Green Africa: Ethiopia


Ethiopia is made up of mountains, high plains, tropics and savannah,as well as vast deserts. This geographical diversity makes for for a comparable diversity of ethnic groups, languages, traditions and lifestyles that make Ethiopia a country rich in culture. Reminiscent of the moon’s arid surface, the Danakil Depression turns suddenly into a great rise like the Simien Mountains.

Several sites in Ethiopia are on UNESCO’s world heritage list. The rock-carved Lalibela Churches, the Castle of Gondar, and the monasteries on the Lake Tana islands are just a few of the places waiting to be discovered in all their glory. Cradle of man Ethiopia is bursting with traces of the world’s oldest settlements. So many of them that the history of man on these lands dates back three million years. The Emperor Ezana’s conversion to Christianity in 330 A.D. marked a sharp turning point in the country’s history. Today some of the world’s oldest churches can be found in Ethiopia.

Near Lake Turkana in the southwest of the country near the border with Kenya lies the Omo Valley with its colorful and highly distinctive tribal peoples. These tribes, which number more or less twenty, all speak a different language, and you can only tell which tribe a person belongs to from his hairstyle or accessories and the paint and tattoos on his body.

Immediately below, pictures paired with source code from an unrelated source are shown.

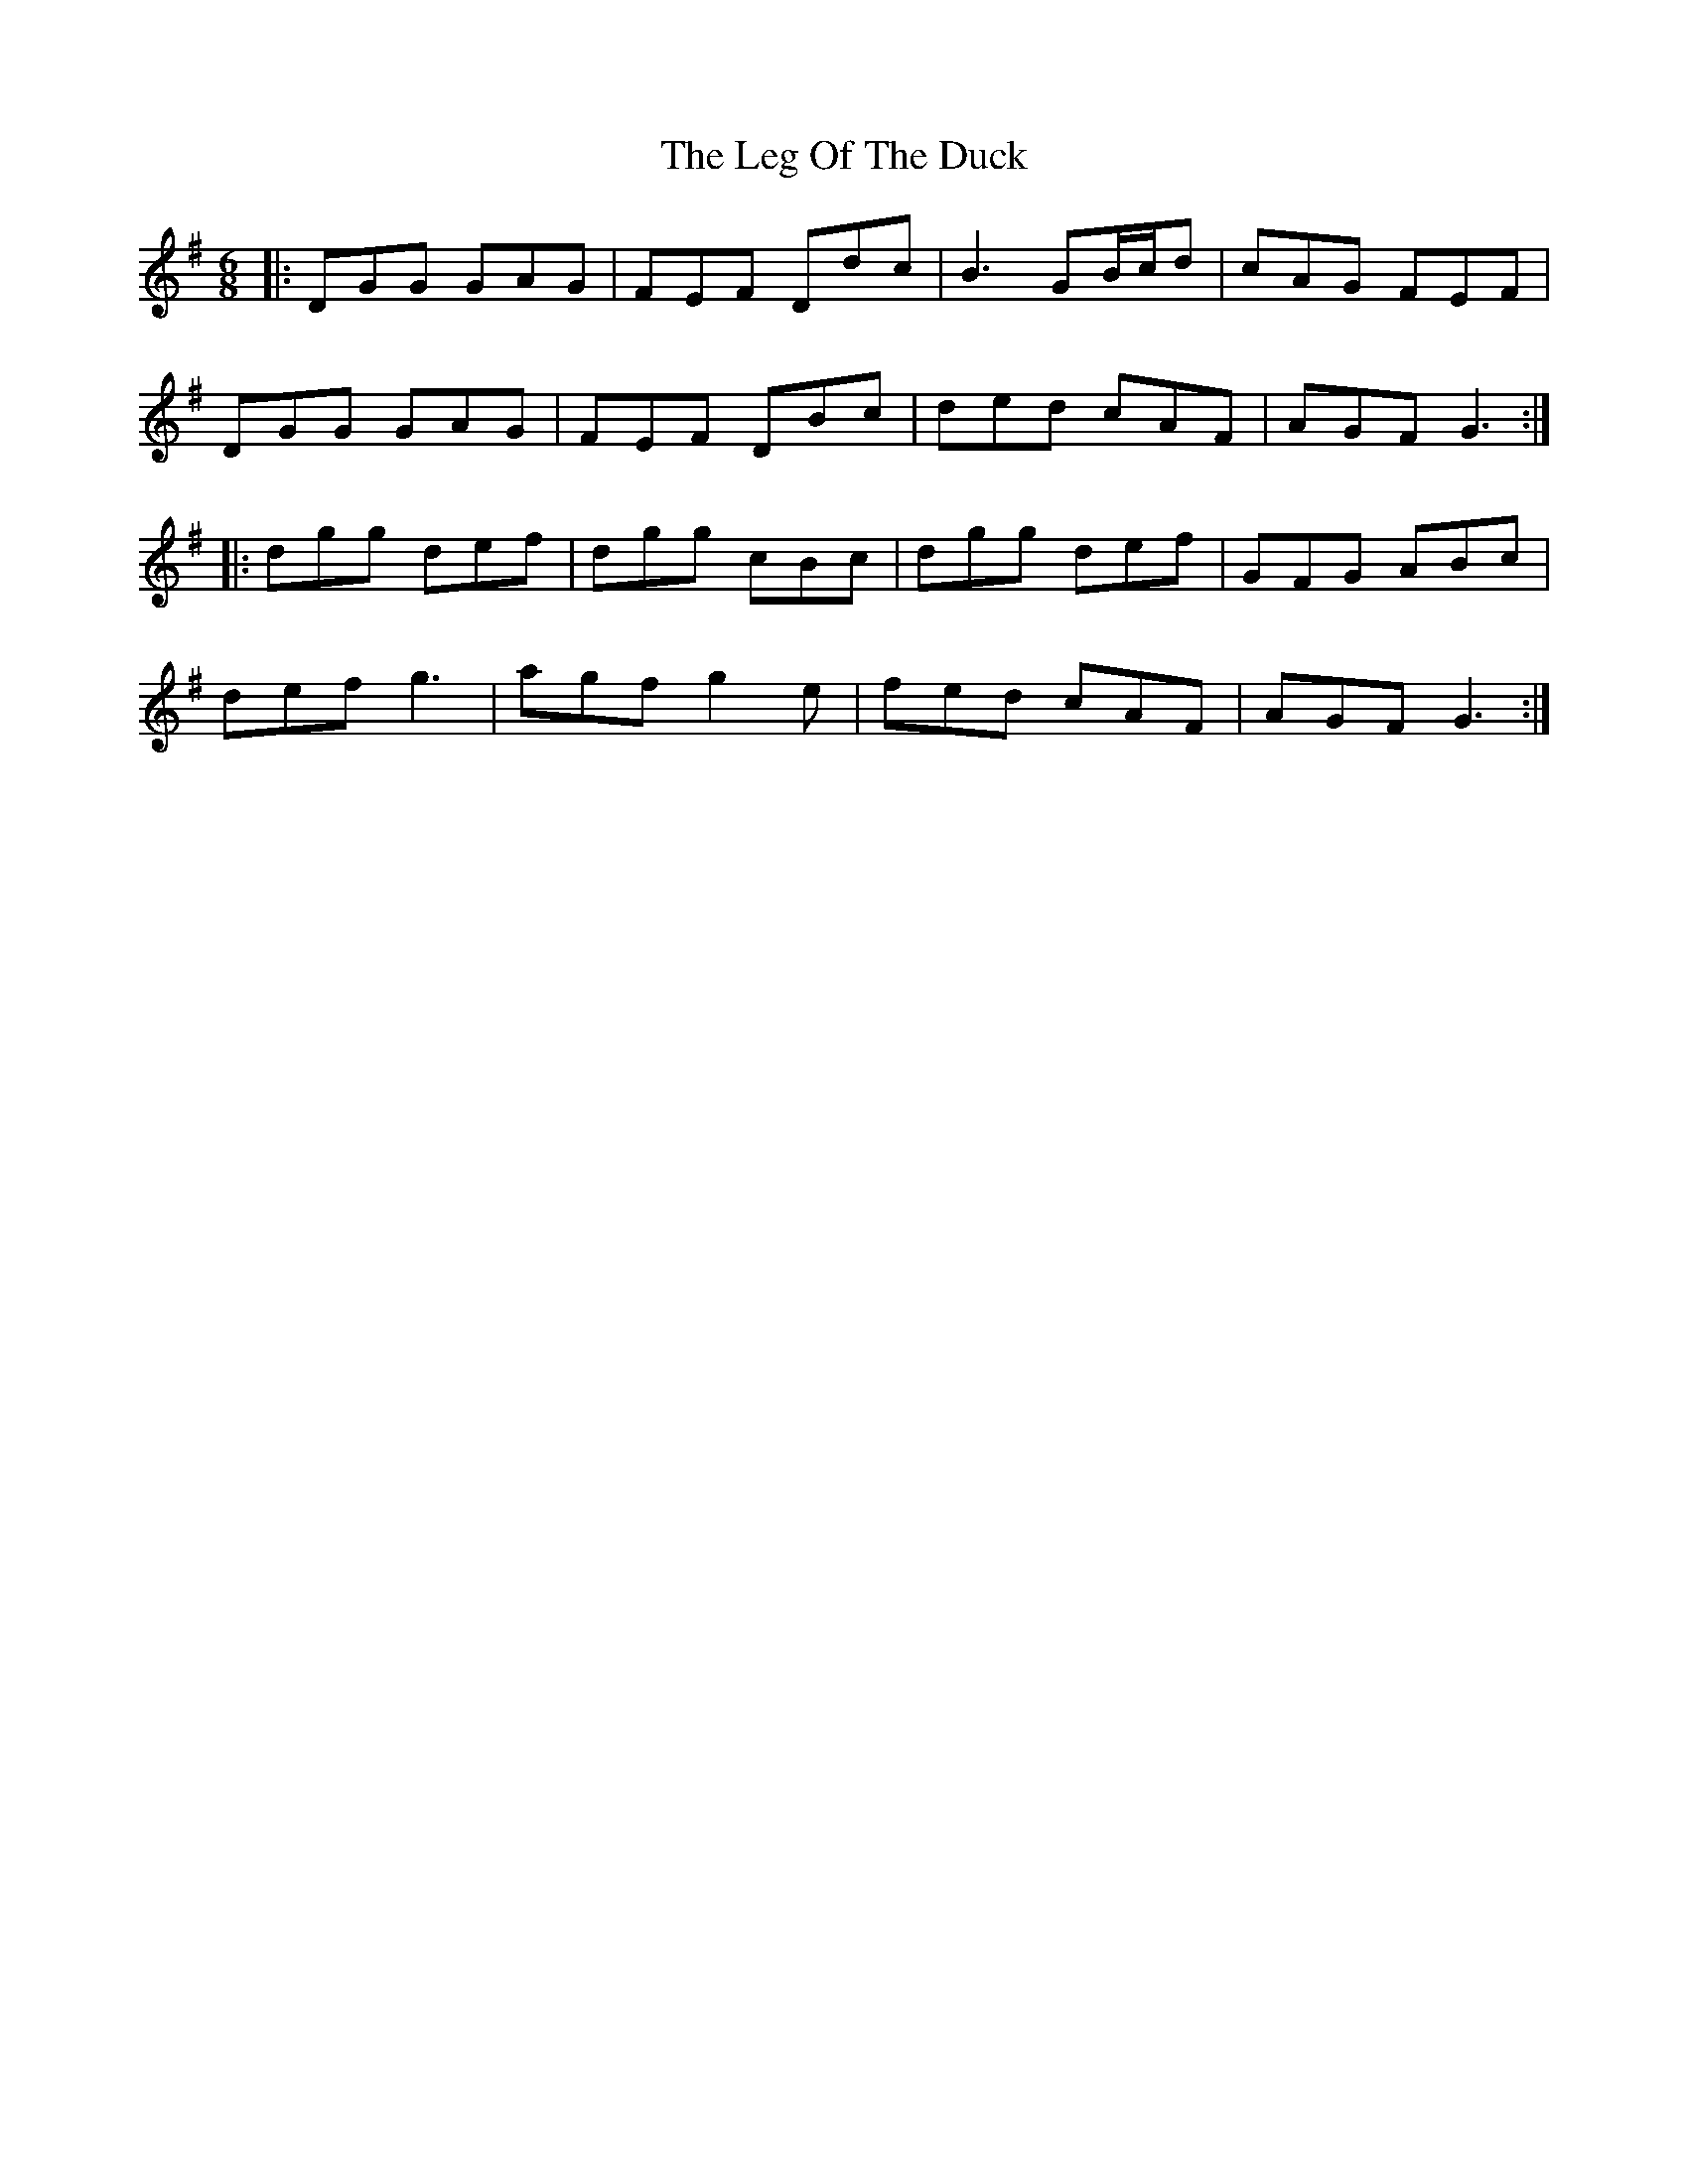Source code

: X: 23316
T: Leg Of The Duck, The
R: jig
M: 6/8
K: Gmajor
|:DGG GAG|FEF Ddc|B3 GB/c/d|cAG FEF|
DGG GAG|FEF DBc|ded cAF|AGF G3:|
|:dgg def|dgg cBc|dgg def|GFG ABc|
def g3|agf g2e|fed cAF|AGF G3:|

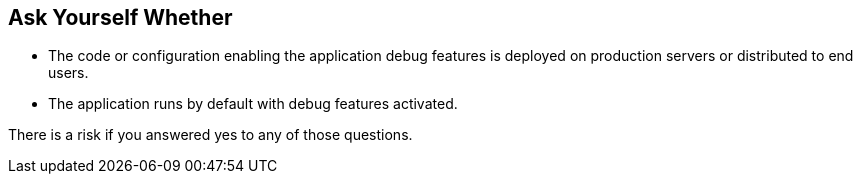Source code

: == Ask Yourself Whether

* The code or configuration enabling the application debug features is deployed on production servers or distributed to end users.
* The application runs by default with debug features activated.

There is a risk if you answered yes to any of those questions.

As you travel to the east of the country the famous Bale Mountains loom before you, habitat to hundreds of endemic plant species and wild animals. The lakes here, Africa’s largest, teem with the most terrifying crocodiles. The city of Dire Dawa near Somalia is the point of departure for the famous train built by the French to connect Djibouti and Ethiopia. Not far away is the city of Harrare, once the residence of adventurers like Burton, Rimbaud, and Monfried. Here too is the sacred city famous for its centuries-old mosques.

In the north of the country stretches the Afar, one of the most arid regions in the world. Formed when magma spewed by volcanoes came into a contact with various minerals, this valley is literally casts a spell on visitors. The most arid point in the region meanwhile is the Danakil Depression some 120 meters below sea level. Those who see the colorful volcanoes here are awestruck.

A staple of Ethiopian cuisine is injera, a kind of crepe that is served with other dishes. A mixture of garlic, ginger, onions, cloves, cinnamon and cardamom in specific proportions, injera is served with an appetizing hot sauce called berbere.

Coffee is regarded as a national heritage in Ethiopia, where you will encounter coffee ceremonies throughout the day. It is traditional to down several cups one after the other when coffee, a symbol of hospitality, is served.

There are even a few grain species that are unique to Ethiopia and not grown elsewhere.

SEDA MEŞELİ (Traveler )
“Approximately sixty percent of the Ethiopian population is Christian and almost one-third Muslim. In a country where the culture of living together is highly advanced, people take pains to fulfill the practical requirements of their religious beliefs. The Christians’ strict avoidance of meat on Wednesdays and Fridays is just one example.”

Turkish Airlines has Istanbul-Addis Ababa flights in both directions everyday of the week. Departure times are 6:50 p.m. from Istanbul and 1:15 a.m. from Addis Ababa. For information:

A capital energized by the lively rhythms of local music, Addis Ababa is a good starting point for Ethiopia tours. It can be quite cool here due to the 2,400-meter elevation. Addis Ababa, where you can find hotels and restaurants to meet a range of different expectations, is also home to the Merkato, one of Africa’s largest markets.